Posted by AlexBeefgnaw - January 13th, 2016


"I give credit to whoever posted the background onto google"

Yeah, that's not how that works. 

"It came up in Google Image Search" does not equal "this image is in the public domain and I can do whatever I want with it." Shit, guys, it says right here:

5675562_145269279722_copyright.png

And even if whoever actually owns that image is cool with you using it in your work, "whoever posted it" is not proper credit. Drop a name and a link. Maybe shoot a "hey I used your cool thing, thanks" e-mail off to the owner. People who make stock art enjoy seeing what other people are doing with their images.

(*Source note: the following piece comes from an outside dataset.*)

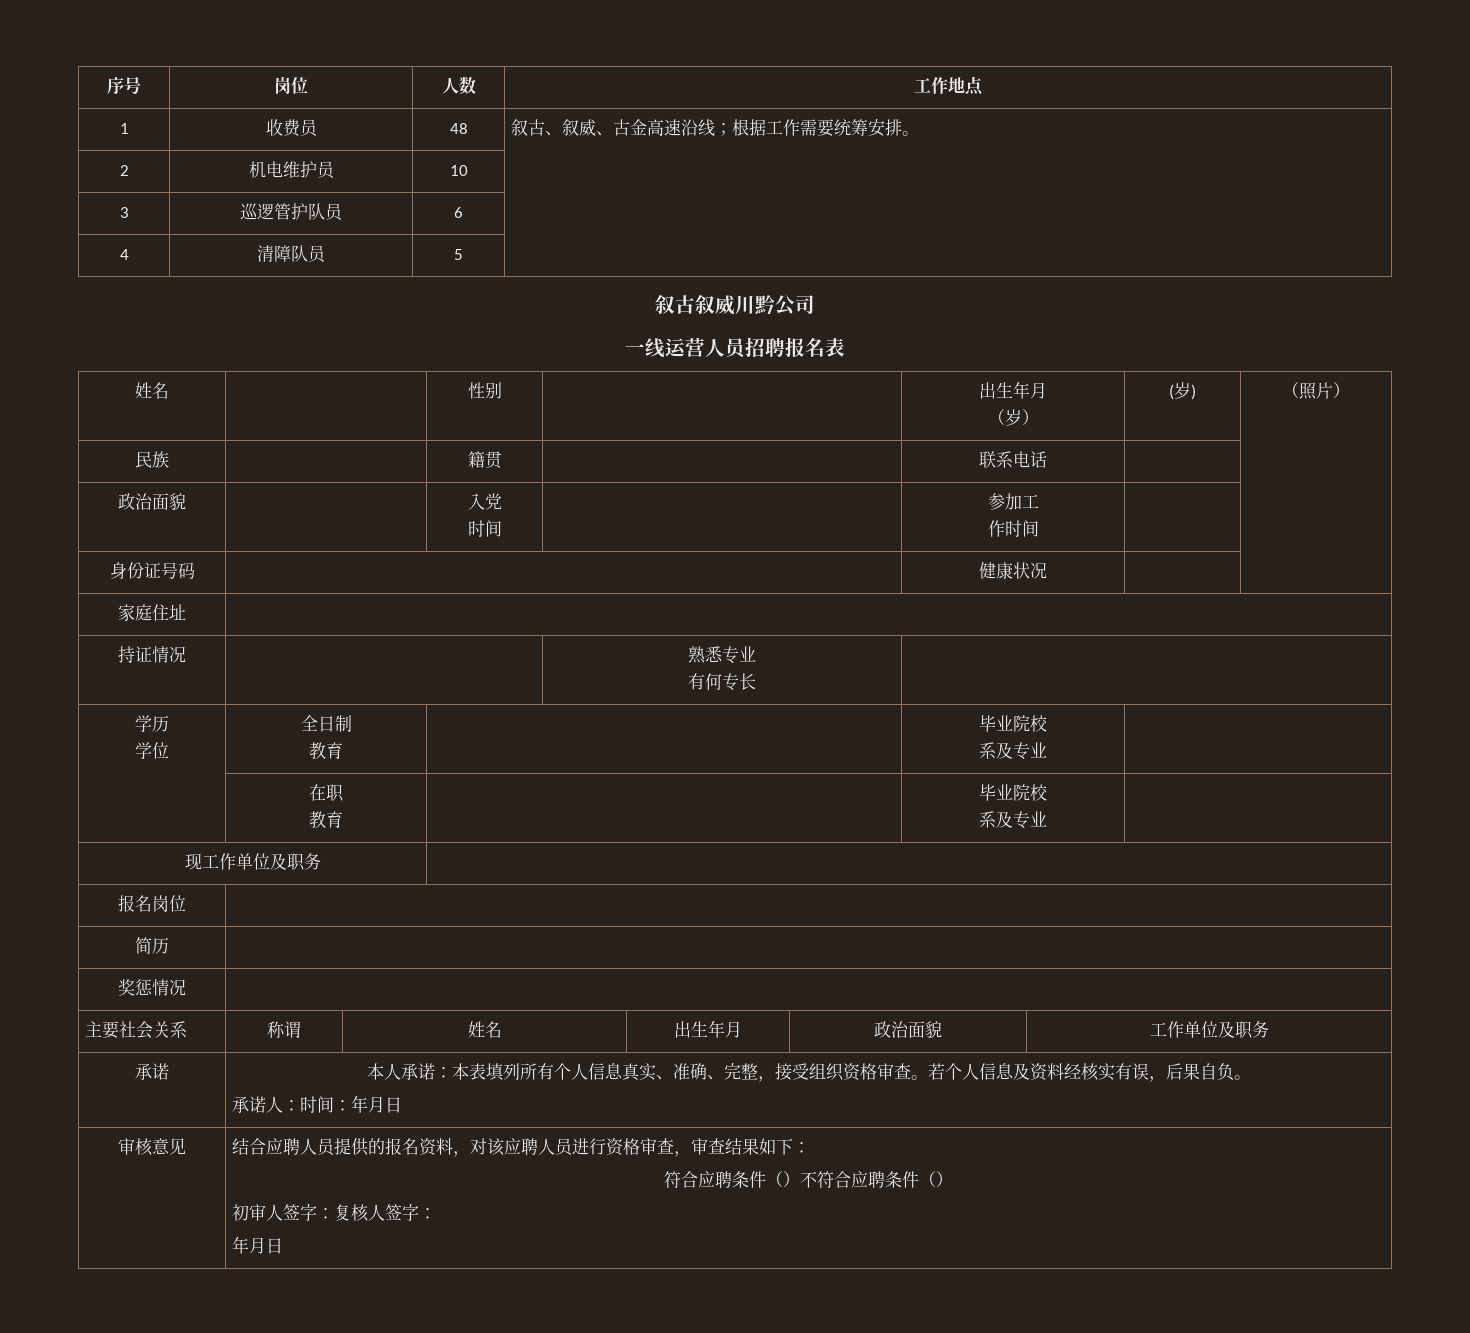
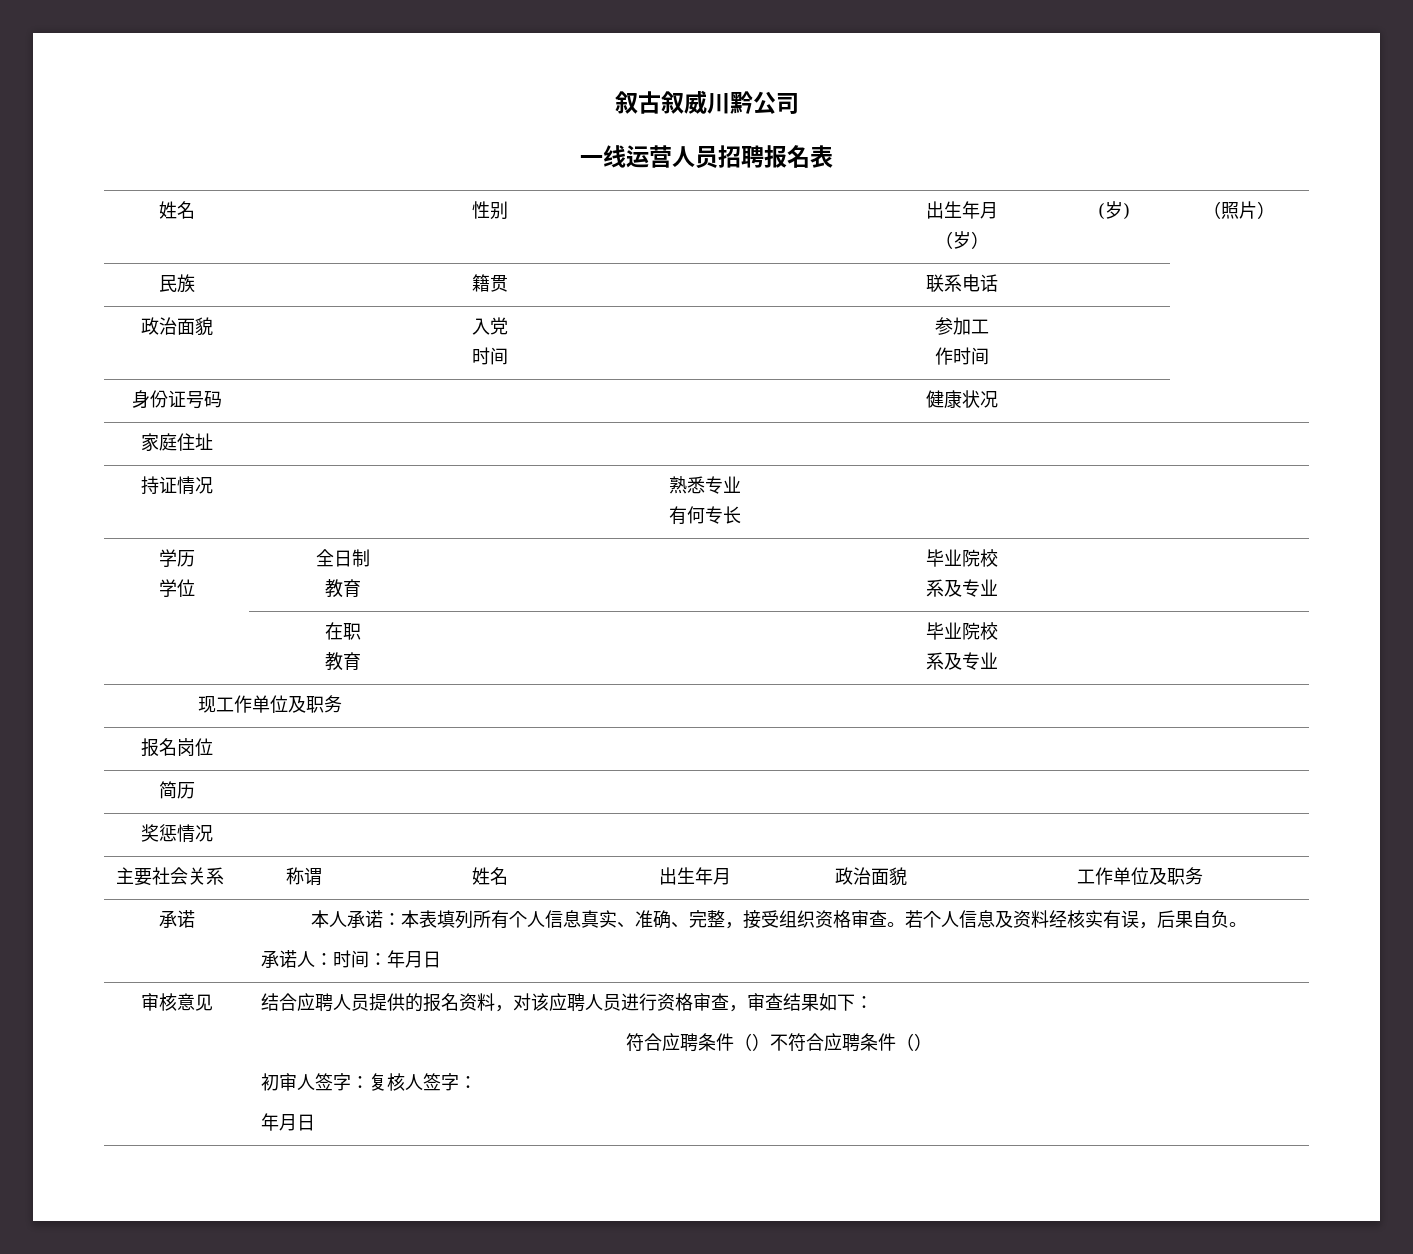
[107,77,141,94] [274,77,308,94] [441,76,476,95] [914,76,983,96] [119,123,129,134] [265,119,319,137] [449,123,468,134] [511,119,920,137] [119,165,129,176] [248,161,336,179] [449,165,468,176] [119,207,129,218] [240,203,344,221] [454,207,463,218] [119,249,129,260] [257,245,327,263] [454,249,463,260] 序号 | 岗位 | 人数 | 工作地点 // 1 | 收费员 | 48 | 叙古、叙威、古金高速沿线；根据工作需要统筹安排。 // 2 | 机电维护员 | 10 | // 3 | 巡逻管护队员 | 6 | // 4 | 清障队员 | 5 | // -> (614, 102) none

If all this "credit" business is still too much trouble for you, let me introduce you to morguefile.com (not my site, I don't benefit from that link, it's just a resource I use the shit out of). It's full of actual public domain photos you can use for your backgrounds or whatever. Yes, public domain. You don't have to credit or link back or ask permission (though it's still great if you do the first two just for shiggles). It's great. Use that instead of using someone else's work without permission.